» **Requisitos da tarefa**
Reproduza sem alterações o trecho do texto do documento que vai de "1.6. O Ministério" até "611.º do CPC)".

Nestes termos e nos mais de Direito, deverá ser concedido provimento ao presente recurso e, em consequência, revogar-se a douta sentença recorrida e substituída por douto Acórdão desse prestigiado Tribunal que reconheça à Recorrente o direito a ver os contratos celebrados desde 10/07/2001 convertidos em contratos de duração indeterminada, com a antiguidade e a remuneração legalmente fixadas e ao pagamento das diferenças salariais, e o Réu, ora Recorrido, condenado no pagamento da indemnização peticionada pela não transposição da Directiva, com as demais consequências legais.»

1.6. O Ministério da Educação contra-alegou, formulando as seguintes conclusões:
«I. A sentença deve tomar em consideração os factos constitutivos, modificativos ou extintivos do direito que se produzam posteriormente à proposição da ação, de modo que a decisão corresponda à situação existente no momento do encerramento da discussão (cfr. n.º 1 do art. 611.º do CPC)

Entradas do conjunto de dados
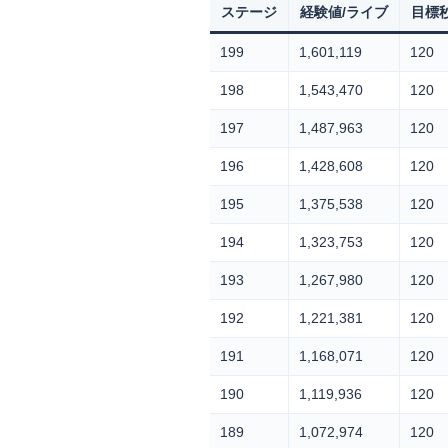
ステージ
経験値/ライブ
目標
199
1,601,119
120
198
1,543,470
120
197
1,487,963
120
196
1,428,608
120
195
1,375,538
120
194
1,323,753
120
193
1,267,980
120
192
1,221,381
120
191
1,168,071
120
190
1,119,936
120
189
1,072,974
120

» **Área de resposta**
1.6. O Ministério da Educação contra-alegou, formulando as seguintes conclusões:
«I. A sentença deve tomar em consideração os factos constitutivos, modificativos ou extintivos do direito que se produzam posteriormente à proposição da ação, de modo que a decisão corresponda à situação existente no momento do encerramento da discussão (cfr. n.º 1 do art. 611.º do CPC)